Neither Kimoto’s resort to advice of counsel nor the fact that he was imprisoned at the time Vertek received many of the consumer complaints and chargebacks changed matters.  Reliance on advice of counsel isn’t a valid defense on the question of knowledge, and Kimoto was well aware of the fraudulent nature of the schemes before he was imprisoned even without additional complaints from consumers (which can also constitute evidence of knowledge). 

Similar analysis applied to the grant scheme.  Kimoto controlled Vertek when the scheme was organized; continued that control for more than a year during which time Vertek began drafting its deceptive terms, landing pages, and ads; and directly participated in establishing the scheme, for example by telling team members about their responsibilities and personally receiving misleading ad materials.  He assembled the team of “con artists.”  Although the grant scheme wasn’t marketed to consumers until after his imprisonment, he still participated directly in the FTCA violation—the deceptive marketing that underlay the scheme.  There was no allegation that the marketing materials materially changed after he ceased active participation.  He also had the requisite scienter for personal liability for restitution because he reviewed “program specifics” and fake testimonials months before the product launched, when clearly the testimonials couldn’t have been legitimate.

As for the work from home scheme, Kimoto wrote the deceptive text for the landing pages associated with one of the variants and had other information about it.  He either knew about or was recklessly indifferent to the deceptive advertising given his history of trouble with the FTC; his coordinating role in the scheme; and the “clearly overstated incomes” in the draft product description that he received.

However, as to Acai Total Burn, the evidence didn’t show he directly participated in the scheme or controlled Vertek when the scheme was developed, at which point the other con artists had apparently learned enough to run on their own.  He was incarcerated in April 2008, and work on Acai Total Burn began in February 2009. Thus, he couldn’t be held liable for injunctive relief or restitution with respect to that scheme.

The court of appeals also ruled that individual liability was available for corporate violations of EFTA, which provides that “a violation of any requirement imposed under [the EFTA] shall be deemed a violation [of the FTC Act]” and provides that all the FTC’s powers are available to enforce EFTA.  It follows that individual liability is also available.

Finally, Kimoto challenged the scope of the district court’s injunction, including its ban on all use of testimonials and on preauthorized electronic fund transfers.  (The other restrictions banned him from negative-option marketing, continuity programs, and marketing or selling products related to grants, credit, business opportunities, diet supplements, or nutraceuticals.) No dice.
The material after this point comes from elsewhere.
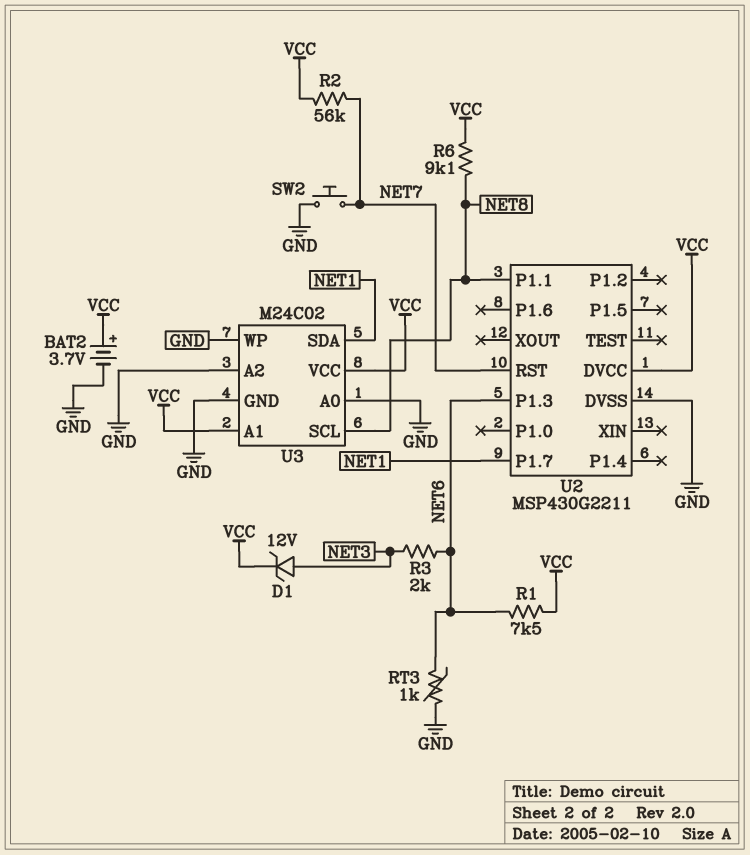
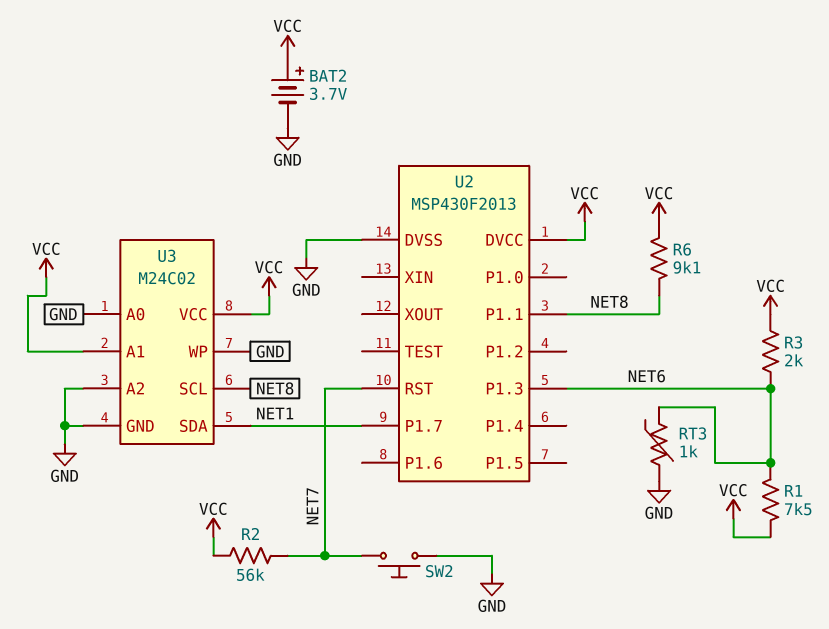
D1: zener 12V (A NET3, K VCC) -> none
R3: 2k (NET3, NET6) -> 2k (NET6, VCC)
U2: MSP430G2211 -> MSP430F2013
An injunction’s breadth is assessed in relation to “(1) the seriousness and deliberateness of the violation; (2) [the] ease with which the violative claim may be transferred to other products; and (3) whether the respondent has a history of prior violations.”  The FTC doesn’t have to play whack-a-mole; adjudicated lawbreakers must expect some fencing in.  An injunction must merely bear a “reasonable relation to the unlawful practices found to exist.”

Kimoto could be held liable for the acts of Vertek and other companies in a common enterprise. “Kimoto has also consistently engaged in variations on the same deceptive marketing scheme, which, in its latest iteration alone, has defrauded consumers of more than $29 million.”  The common elements of his frauds, as the record showed, were easily transferable to new product lines and to new modes of communication.  Thus, the injunction was reasonably tailored to prevent him from engaging in similarly illegal practices in future ads.  You’ll note that the injunction thus prevents him from engaging in Acai Total Burn-type marketing, even though he was too causally distant from that particular scheme to be liable for restitution here.